This document details item names that have a special system meaning. It also details recommended item names which are not enforced by the system, but may help interoperability of databases if consistent names are used.

Reserved Item Names

System reserved items start with underscore, the other items listed are conventions. CouchDb does not allow any user-defined property to begin with an underscore.

_id

this is the unique ID of the document

_rev

This is the revision reference of the document

_attachments

This is an array of attachments on the document.

_conflicts

This attribute is set if the document has a conflict.

Proposals

These recommended names have never been used for anything and are proposals for future use.

Reserved Document IDs

favicon

This contains an image representing the database. The icon is an attachment to this document, it can be in SVG or PNG format. A client application may scan all databases on a CouchDB server retrieving their icons.

Security

The security document may contain a datastructure that defines the rights users have to all or parts of the database. This may be enforced by a client library or perhaps by the database.

form

This contains a single text string to identify the user interface to be used to display the document.
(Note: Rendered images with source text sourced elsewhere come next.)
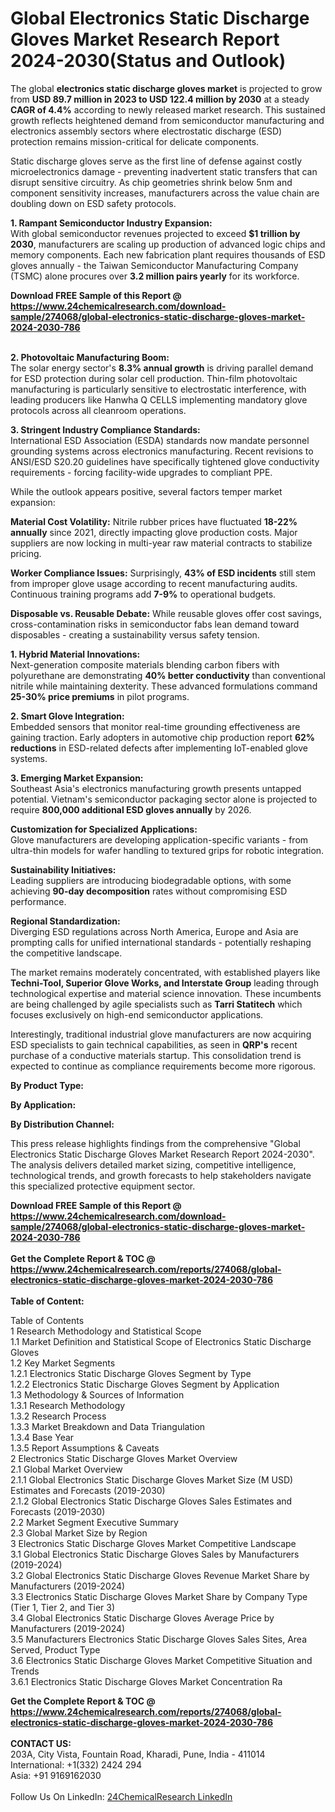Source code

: <h1>Global Electronics Static Discharge Gloves Market Research Report 2024-2030(Status and Outlook)</h1><p>The global <strong>electronics static discharge gloves market</strong> is projected to grow from <strong>USD 89.7 million in 2023 to USD 122.4 million by 2030</strong> at a steady <strong>CAGR of 4.4%</strong> according to newly released market research. This sustained growth reflects heightened demand from semiconductor manufacturing and electronics assembly sectors where electrostatic discharge (ESD) protection remains mission-critical for delicate components.</p><p>Static discharge gloves serve as the first line of defense against costly microelectronics damage - preventing inadvertent static transfers that can disrupt sensitive circuitry. As chip geometries shrink below 5nm and component sensitivity increases, manufacturers across the value chain are doubling down on ESD safety protocols.</p><p><strong>1. Rampant Semiconductor Industry Expansion:</strong><br>
With global semiconductor revenues projected to exceed <strong>$1 trillion by 2030</strong>, manufacturers are scaling up production of advanced logic chips and memory components. Each new fabrication plant requires thousands of ESD gloves annually - the Taiwan Semiconductor Manufacturing Company (TSMC) alone procures over <strong>3.2 million pairs yearly</strong> for its workforce.</p><div><b>Download FREE Sample of this Report @ 
            <a href="https://www.24chemicalresearch.com/download-sample/274068/global-electronics-static-discharge-gloves-market-2024-2030-786">
            https://www.24chemicalresearch.com/download-sample/274068/global-electronics-static-discharge-gloves-market-2024-2030-786</a></b></div><br><p><strong>2. Photovoltaic Manufacturing Boom:</strong><br>
The solar energy sector's <strong>8.3% annual growth</strong> is driving parallel demand for ESD protection during solar cell production. Thin-film photovoltaic manufacturing is particularly sensitive to electrostatic interference, with leading producers like Hanwha Q CELLS implementing mandatory glove protocols across all cleanroom operations.</p><p><strong>3. Stringent Industry Compliance Standards:</strong><br>
International ESD Association (ESDA) standards now mandate personnel grounding systems across electronics manufacturing. Recent revisions to ANSI/ESD S20.20 guidelines have specifically tightened glove conductivity requirements - forcing facility-wide upgrades to compliant PPE.</p><p>While the outlook appears positive, several factors temper market expansion:</p><p><strong>Material Cost Volatility:</strong> Nitrile rubber prices have fluctuated <strong>18-22% annually</strong> since 2021, directly impacting glove production costs. Major suppliers are now locking in multi-year raw material contracts to stabilize pricing.</p><p><strong>Worker Compliance Issues:</strong> Surprisingly, <strong>43% of ESD incidents</strong> still stem from improper glove usage according to recent manufacturing audits. Continuous training programs add <strong>7-9%</strong> to operational budgets.</p><p><strong>Disposable vs. Reusable Debate:</strong> While reusable gloves offer cost savings, cross-contamination risks in semiconductor fabs lean demand toward disposables - creating a sustainability versus safety tension.</p><p><strong>1. Hybrid Material Innovations:</strong><br>
Next-generation composite materials blending carbon fibers with polyurethane are demonstrating <strong>40% better conductivity</strong> than conventional nitrile while maintaining dexterity. These advanced formulations command <strong>25-30% price premiums</strong> in pilot programs.</p><p><strong>2. Smart Glove Integration:</strong><br>
Embedded sensors that monitor real-time grounding effectiveness are gaining traction. Early adopters in automotive chip production report <strong>62% reductions</strong> in ESD-related defects after implementing IoT-enabled glove systems.</p><p><strong>3. Emerging Market Expansion:</strong><br>
Southeast Asia's electronics manufacturing growth presents untapped potential. Vietnam's semiconductor packaging sector alone is projected to require <strong>800,000 additional ESD gloves annually</strong> by 2026.</p><p><strong>Customization for Specialized Applications:</strong><br>
	Glove manufacturers are developing application-specific variants - from ultra-thin models for wafer handling to textured grips for robotic integration.</p><p><strong>Sustainability Initiatives:</strong><br>
	Leading suppliers are introducing biodegradable options, with some achieving <strong>90-day decomposition</strong> rates without compromising ESD performance.</p><p><strong>Regional Standardization:</strong><br>
	Diverging ESD regulations across North America, Europe and Asia are prompting calls for unified international standards - potentially reshaping the competitive landscape.</p><p>The market remains moderately concentrated, with established players like <strong>Techni-Tool, Superior Glove Works, and Interstate Group</strong> leading through technological expertise and material science innovation. These incumbents are being challenged by agile specialists such as <strong>Tarri Statitech</strong> which focuses exclusively on high-end semiconductor applications.</p><p>Interestingly, traditional industrial glove manufacturers are now acquiring ESD specialists to gain technical capabilities, as seen in <strong>QRP's</strong> recent purchase of a conductive materials startup. This consolidation trend is expected to continue as compliance requirements become more rigorous.</p><p><strong>By Product Type:</strong></p><p><strong>By Application:</strong></p><p><strong>By Distribution Channel:</strong></p><p>This press release highlights findings from the comprehensive "Global Electronics Static Discharge Gloves Market Research Report 2024-2030". The analysis delivers detailed market sizing, competitive intelligence, technological trends, and growth forecasts to help stakeholders navigate this specialized protective equipment sector.</p><div><b>Download FREE Sample of this Report @ 
            <a href="https://www.24chemicalresearch.com/download-sample/274068/global-electronics-static-discharge-gloves-market-2024-2030-786">
            https://www.24chemicalresearch.com/download-sample/274068/global-electronics-static-discharge-gloves-market-2024-2030-786</a></b></div><br><div><b>Get the Complete Report & TOC @ 
            <a href="https://www.24chemicalresearch.com/reports/274068/global-electronics-static-discharge-gloves-market-2024-2030-786">
            https://www.24chemicalresearch.com/reports/274068/global-electronics-static-discharge-gloves-market-2024-2030-786</a></b></div><br>
            <b>Table of Content:</b><p>Table of Contents<br />
1 Research Methodology and Statistical Scope<br />
1.1 Market Definition and Statistical Scope of Electronics Static Discharge Gloves<br />
1.2 Key Market Segments<br />
1.2.1 Electronics Static Discharge Gloves Segment by Type<br />
1.2.2 Electronics Static Discharge Gloves Segment by Application<br />
1.3 Methodology & Sources of Information<br />
1.3.1 Research Methodology<br />
1.3.2 Research Process<br />
1.3.3 Market Breakdown and Data Triangulation<br />
1.3.4 Base Year<br />
1.3.5 Report Assumptions & Caveats<br />
2 Electronics Static Discharge Gloves Market Overview<br />
2.1 Global Market Overview<br />
2.1.1 Global Electronics Static Discharge Gloves Market Size (M USD) Estimates and Forecasts (2019-2030)<br />
2.1.2 Global Electronics Static Discharge Gloves Sales Estimates and Forecasts (2019-2030)<br />
2.2 Market Segment Executive Summary<br />
2.3 Global Market Size by Region<br />
3 Electronics Static Discharge Gloves Market Competitive Landscape<br />
3.1 Global Electronics Static Discharge Gloves Sales by Manufacturers (2019-2024)<br />
3.2 Global Electronics Static Discharge Gloves Revenue Market Share by Manufacturers (2019-2024)<br />
3.3 Electronics Static Discharge Gloves Market Share by Company Type (Tier 1, Tier 2, and Tier 3)<br />
3.4 Global Electronics Static Discharge Gloves Average Price by Manufacturers (2019-2024)<br />
3.5 Manufacturers Electronics Static Discharge Gloves Sales Sites, Area Served, Product Type<br />
3.6 Electronics Static Discharge Gloves Market Competitive Situation and Trends<br />
3.6.1 Electronics Static Discharge Gloves Market Concentration Ra</p><div><b>Get the Complete Report & TOC @ 
            <a href="https://www.24chemicalresearch.com/reports/274068/global-electronics-static-discharge-gloves-market-2024-2030-786">
            https://www.24chemicalresearch.com/reports/274068/global-electronics-static-discharge-gloves-market-2024-2030-786</a></b></div><br><b>CONTACT US:</b><br>
            203A, City Vista, Fountain Road, Kharadi, Pune, India - 411014<br>
            International: +1(332) 2424 294<br>
            Asia: +91 9169162030 <br><br>
            Follow Us On LinkedIn: <a href="https://www.linkedin.com/company/24chemicalresearch/">24ChemicalResearch LinkedIn</a>
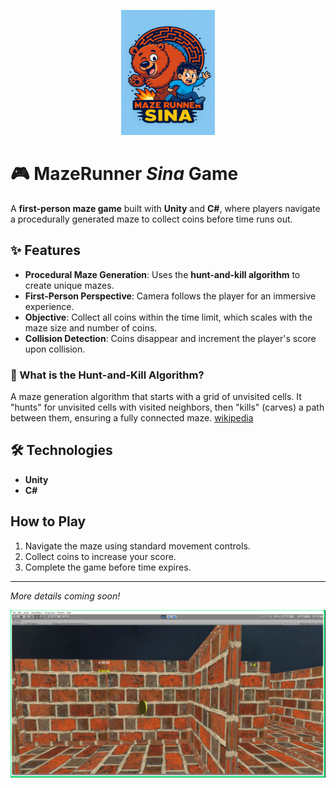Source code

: <p align="center">
  <img src="pics/Logo.jpg" alt="Logo" width="150" height="200">
</p>

# 🎮 MazeRunner *Sina* Game 

A **first-person maze game** built with **Unity** and **C#**, where players navigate a procedurally generated maze to collect coins before time runs out.

## ✨ Features
- **Procedural Maze Generation**: Uses the **hunt-and-kill algorithm** to create unique mazes.
- **First-Person Perspective**: Camera follows the player for an immersive experience.
- **Objective**: Collect all coins within the time limit, which scales with the maze size and number of coins.
- **Collision Detection**: Coins disappear and increment the player's score upon collision.

### 🔎 What is the Hunt-and-Kill Algorithm?
A maze generation algorithm that starts with a grid of unvisited cells. It "hunts" for unvisited cells with visited neighbors, then "kills" (carves) a path between them, ensuring a fully connected maze. [wikipedia](https://en.wikipedia.org/wiki/Maze_generation_algorithm)

## 🛠️ Technologies
- **Unity**
- **C#**

## How to Play
1. Navigate the maze using standard movement controls.
2. Collect coins to increase your score.
3. Complete the game before time expires.

---
*More details coming soon!*


![](pics/Mazerunner.png)
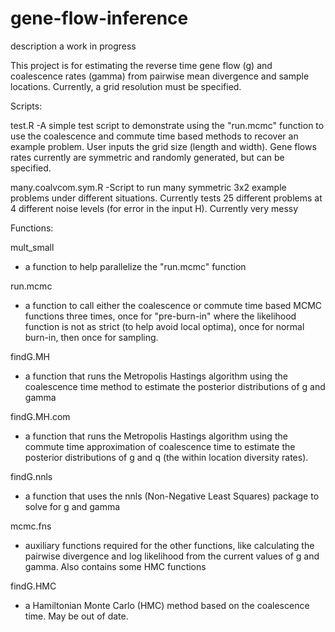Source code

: # gene-flow-inference
description a work in progress

This project is for estimating the reverse time gene flow (g) and coalescence rates (gamma)
from pairwise mean divergence and sample locations.
Currently, a grid resolution must be specified.

Scripts:

test.R
-A simple test script to demonstrate using the "run.mcmc" function 
to use the coalescence and commute time based methods to recover an example problem.
User inputs the grid size (length and width).
Gene flows rates currently are symmetric and randomly generated, but can be specified.

many.coalvcom.sym.R
-Script to run many symmetric 3x2 example problems under different situations.
Currently tests 25 different problems at 4 different noise levels
(for error in the input H).
Currently very messy

Functions:

mult_small
- a function to help parallelize the "run.mcmc" function

run.mcmc
- a function to call either the coalescence or commute time based MCMC functions three times,
once for "pre-burn-in" where the likelihood function is not as strict (to help avoid local optima),
once for normal burn-in, then once for sampling.

findG.MH
- a function that runs the Metropolis Hastings algorithm using the coalescence time method
to estimate the posterior distributions of g and gamma

findG.MH.com
- a function that runs the Metropolis Hastings algorithm using the commute time approximation
of coalescence time to estimate the posterior distributions of g and q (the within location diversity rates).

findG.nnls
- a function that uses the nnls (Non-Negative Least Squares) package to solve for g and gamma

mcmc.fns
- auxiliary functions required for the other functions, like calculating the pairwise divergence 
and log likelihood from the current values of g and gamma. Also contains some HMC functions

findG.HMC
- a Hamiltonian Monte Carlo (HMC) method based on the coalescence time. May be out of date.

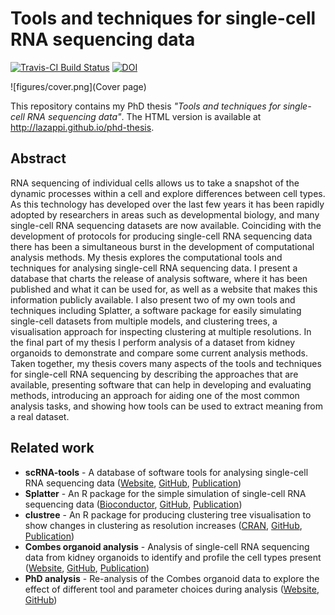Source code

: # Tools and techniques for single-cell RNA sequencing data

[![Travis-CI Build Status](https://travis-ci.com/lazappi/phd-thesis.svg?branch=master)](https://travis-ci.com/lazappi/phd-thesis)
[![DOI](https://zenodo.org/badge/153196642.svg)](https://zenodo.org/badge/latestdoi/153196642)

![figures/cover.png](Cover page)

This repository contains my PhD thesis _"Tools and techniques for single-cell
RNA sequencing data"_. The HTML version is available at
http://lazappi.github.io/phd-thesis.

## Abstract

RNA sequencing of individual cells allows us to take a snapshot of the dynamic
processes within a cell and explore differences between cell types. As this
technology has developed over the last few years it has been rapidly adopted by
researchers in areas such as developmental biology, and many single-cell RNA
sequencing datasets are now available. Coinciding with the development of
protocols for producing single-cell RNA sequencing data there has been a
simultaneous burst in the development of computational analysis methods. My
thesis explores the computational tools and techniques for analysing
single-cell RNA sequencing data. I present a database that charts the release
of analysis software, where it has been published and what it can be used for,
as well as a website that makes this information publicly available. I also
present two of my own tools and techniques including Splatter, a software
package for easily simulating single-cell datasets from multiple models, and
clustering trees, a visualisation approach for inspecting clustering at
multiple resolutions. In the final part of my thesis I perform analysis of a
dataset from kidney organoids to demonstrate and compare some current analysis
methods. Taken together, my thesis covers many aspects of the tools and
techniques for single-cell RNA sequencing by describing the approaches that are
available, presenting software that can help in developing and evaluating
methods, introducing an approach for aiding one of the most common analysis
tasks, and showing how tools can be used to extract meaning from a real
dataset.

## Related work

* **scRNA-tools** - A database of software tools for analysing single-cell RNA
  sequencing data ([Website](https://scrna-tools.org),
  [GitHub](https://github.com/Oshlack/scRNA-tools),
  [Publication](https://doi.org/10.1371/journal.pcbi.1006245))
* **Splatter** - An R package for the simple simulation of single-cell RNA
  sequencing data ([Bioconductor](http://bioconductor.org/packages/splatter/),
  [GitHub](https://github.com/Oshlack/splatter),
  [Publication](https://doi.org/10.1186/s13059-017-1305-0))
* **clustree** - An R package for producing clustering tree visualisation to
  show changes in clustering as resolution increases
  ([CRAN](https://CRAN.R-project.org/package=clustree),
  [GitHub](https://github.com/lazappi/clustree),
  [Publication](https://doi.org/10.1093/gigascience/giy083))
* **Combes organoid analysis** - Analysis of single-cell RNA sequencing data
  from kidney organoids to identify and profile the cell types present
  ([Website](https://oshlacklab.com/combes-organoid-paper/),
  [GitHub](https://github.com/Oshlack/combes-organoid-paper),
  [Publication](https://doi.org/10.1186/s13073-019-0615-0))
* **PhD analysis** - Re-analysis of the Combes organoid data to explore the effect
  of different tool and parameter choices during analysis
  ([Website](https://lazappi.github.io/phd-thesis-analysis/),
  [GitHub](https://github.com/lazappi/phd-thesis-analysis))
The text string could be the ID of another couchdb document which contains the definition of the form.

subject

The subject should contain a single text string with a human readable description of the document.

security

The security item contains a javascript function defining the identity of people and things allowed to read, update and delete this document. The function would be passed the document, the database security document, an object representing the person's LDAP entry (so groups etc can be looked up) and the operation requested (normally one of "read", "update", "delete" but others could be invented). It returns true to allow the operation to continue or false to prevent it. Using javascript in this way would allow time based security rules (e.g. allow updates for 1 hour after creation) and much more.